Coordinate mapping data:

⁂

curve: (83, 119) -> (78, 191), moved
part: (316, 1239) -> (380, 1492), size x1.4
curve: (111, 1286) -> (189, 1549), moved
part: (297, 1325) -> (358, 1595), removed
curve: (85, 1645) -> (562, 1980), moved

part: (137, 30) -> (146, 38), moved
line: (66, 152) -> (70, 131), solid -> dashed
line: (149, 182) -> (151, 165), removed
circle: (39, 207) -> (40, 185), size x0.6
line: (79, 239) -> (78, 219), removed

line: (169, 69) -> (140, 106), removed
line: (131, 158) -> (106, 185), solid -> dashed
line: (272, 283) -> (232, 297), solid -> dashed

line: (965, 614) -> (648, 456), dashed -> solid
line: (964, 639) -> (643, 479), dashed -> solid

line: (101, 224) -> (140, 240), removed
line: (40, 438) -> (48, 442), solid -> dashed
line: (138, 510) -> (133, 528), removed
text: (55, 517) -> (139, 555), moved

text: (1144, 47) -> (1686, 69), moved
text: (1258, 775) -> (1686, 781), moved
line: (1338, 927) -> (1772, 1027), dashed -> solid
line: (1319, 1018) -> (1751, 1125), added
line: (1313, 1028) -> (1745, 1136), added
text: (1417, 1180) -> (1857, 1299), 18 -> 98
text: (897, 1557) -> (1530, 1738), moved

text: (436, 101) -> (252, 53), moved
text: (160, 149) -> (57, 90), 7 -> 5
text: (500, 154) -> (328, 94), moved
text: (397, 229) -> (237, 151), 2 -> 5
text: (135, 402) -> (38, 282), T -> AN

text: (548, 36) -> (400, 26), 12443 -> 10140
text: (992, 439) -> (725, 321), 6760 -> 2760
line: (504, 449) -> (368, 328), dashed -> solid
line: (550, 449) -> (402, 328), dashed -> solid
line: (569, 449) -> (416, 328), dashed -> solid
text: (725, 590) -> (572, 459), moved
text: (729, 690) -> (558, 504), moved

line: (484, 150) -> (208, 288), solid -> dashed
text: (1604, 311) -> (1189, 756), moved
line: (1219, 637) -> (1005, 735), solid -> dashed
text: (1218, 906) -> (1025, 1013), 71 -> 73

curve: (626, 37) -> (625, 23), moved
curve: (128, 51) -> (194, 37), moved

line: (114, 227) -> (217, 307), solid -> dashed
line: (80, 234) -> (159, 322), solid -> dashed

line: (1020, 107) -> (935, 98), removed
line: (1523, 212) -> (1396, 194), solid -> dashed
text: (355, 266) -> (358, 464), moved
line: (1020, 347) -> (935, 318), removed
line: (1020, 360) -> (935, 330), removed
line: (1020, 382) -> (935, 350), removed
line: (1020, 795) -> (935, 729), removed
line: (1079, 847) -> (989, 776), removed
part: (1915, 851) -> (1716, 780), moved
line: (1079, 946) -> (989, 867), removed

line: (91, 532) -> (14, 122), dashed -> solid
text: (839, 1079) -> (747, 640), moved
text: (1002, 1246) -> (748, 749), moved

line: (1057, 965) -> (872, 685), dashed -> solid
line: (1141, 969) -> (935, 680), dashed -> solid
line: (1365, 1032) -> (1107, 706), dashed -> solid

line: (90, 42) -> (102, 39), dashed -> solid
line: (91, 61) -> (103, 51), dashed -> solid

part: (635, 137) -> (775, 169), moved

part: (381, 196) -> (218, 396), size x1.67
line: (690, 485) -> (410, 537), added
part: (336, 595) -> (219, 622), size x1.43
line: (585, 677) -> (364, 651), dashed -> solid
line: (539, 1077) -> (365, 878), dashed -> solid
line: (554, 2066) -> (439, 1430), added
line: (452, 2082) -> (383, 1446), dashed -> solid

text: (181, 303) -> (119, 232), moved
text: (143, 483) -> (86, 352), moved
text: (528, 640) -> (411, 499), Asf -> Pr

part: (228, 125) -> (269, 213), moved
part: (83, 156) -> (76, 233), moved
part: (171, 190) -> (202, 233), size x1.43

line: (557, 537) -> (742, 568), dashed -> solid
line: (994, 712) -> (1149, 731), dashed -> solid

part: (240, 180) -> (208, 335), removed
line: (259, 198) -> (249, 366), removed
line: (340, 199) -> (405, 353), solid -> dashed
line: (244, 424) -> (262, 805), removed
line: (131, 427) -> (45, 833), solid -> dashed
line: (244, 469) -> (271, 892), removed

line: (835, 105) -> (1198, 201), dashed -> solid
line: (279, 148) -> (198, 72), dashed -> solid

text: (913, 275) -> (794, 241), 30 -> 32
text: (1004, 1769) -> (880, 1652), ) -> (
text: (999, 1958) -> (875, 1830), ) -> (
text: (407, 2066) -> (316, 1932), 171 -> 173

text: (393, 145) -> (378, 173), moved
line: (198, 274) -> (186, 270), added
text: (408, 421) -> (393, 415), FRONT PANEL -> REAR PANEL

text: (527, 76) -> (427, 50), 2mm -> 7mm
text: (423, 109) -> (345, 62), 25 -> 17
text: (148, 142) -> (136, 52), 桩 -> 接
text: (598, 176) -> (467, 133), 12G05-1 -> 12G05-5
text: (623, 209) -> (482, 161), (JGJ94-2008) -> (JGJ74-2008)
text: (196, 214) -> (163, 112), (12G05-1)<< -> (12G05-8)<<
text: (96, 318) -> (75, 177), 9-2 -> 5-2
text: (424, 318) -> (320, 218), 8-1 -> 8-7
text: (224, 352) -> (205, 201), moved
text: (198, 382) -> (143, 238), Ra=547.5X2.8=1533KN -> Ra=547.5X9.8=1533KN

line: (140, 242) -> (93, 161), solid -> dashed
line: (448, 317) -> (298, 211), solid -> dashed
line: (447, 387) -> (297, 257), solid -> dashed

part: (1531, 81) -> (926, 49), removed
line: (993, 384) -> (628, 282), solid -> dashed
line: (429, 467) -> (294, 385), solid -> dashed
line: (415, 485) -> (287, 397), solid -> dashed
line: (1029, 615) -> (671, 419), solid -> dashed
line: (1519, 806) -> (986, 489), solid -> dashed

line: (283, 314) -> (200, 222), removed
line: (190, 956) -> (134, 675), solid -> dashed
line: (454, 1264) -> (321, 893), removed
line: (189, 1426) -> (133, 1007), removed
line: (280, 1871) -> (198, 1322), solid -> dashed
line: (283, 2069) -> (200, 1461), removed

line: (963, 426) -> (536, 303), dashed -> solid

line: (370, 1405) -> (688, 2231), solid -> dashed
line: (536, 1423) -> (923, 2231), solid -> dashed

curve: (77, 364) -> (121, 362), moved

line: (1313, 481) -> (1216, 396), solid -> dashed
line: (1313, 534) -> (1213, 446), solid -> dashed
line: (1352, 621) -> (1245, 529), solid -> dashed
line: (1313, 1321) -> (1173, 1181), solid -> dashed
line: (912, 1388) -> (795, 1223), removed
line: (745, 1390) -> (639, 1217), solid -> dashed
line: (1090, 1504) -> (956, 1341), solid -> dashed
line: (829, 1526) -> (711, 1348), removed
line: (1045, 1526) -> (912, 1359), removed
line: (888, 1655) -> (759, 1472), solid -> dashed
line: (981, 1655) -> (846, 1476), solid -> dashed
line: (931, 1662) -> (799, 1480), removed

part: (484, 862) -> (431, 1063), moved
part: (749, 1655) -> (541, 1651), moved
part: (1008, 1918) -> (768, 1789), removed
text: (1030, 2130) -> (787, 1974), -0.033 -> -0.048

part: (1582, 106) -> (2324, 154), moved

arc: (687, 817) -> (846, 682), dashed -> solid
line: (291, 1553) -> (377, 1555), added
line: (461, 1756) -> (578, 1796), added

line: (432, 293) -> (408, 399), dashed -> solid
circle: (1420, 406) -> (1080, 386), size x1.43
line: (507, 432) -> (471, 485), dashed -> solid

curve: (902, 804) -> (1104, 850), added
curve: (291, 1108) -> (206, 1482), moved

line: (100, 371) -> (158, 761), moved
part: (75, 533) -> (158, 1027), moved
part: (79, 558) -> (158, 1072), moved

⁂

Job | Check each line above for the string "curve", then copy the ones that have it.

Answer space |
curve: (83, 119) -> (78, 191), moved
curve: (111, 1286) -> (189, 1549), moved
curve: (85, 1645) -> (562, 1980), moved
curve: (626, 37) -> (625, 23), moved
curve: (128, 51) -> (194, 37), moved
curve: (77, 364) -> (121, 362), moved
curve: (902, 804) -> (1104, 850), added
curve: (291, 1108) -> (206, 1482), moved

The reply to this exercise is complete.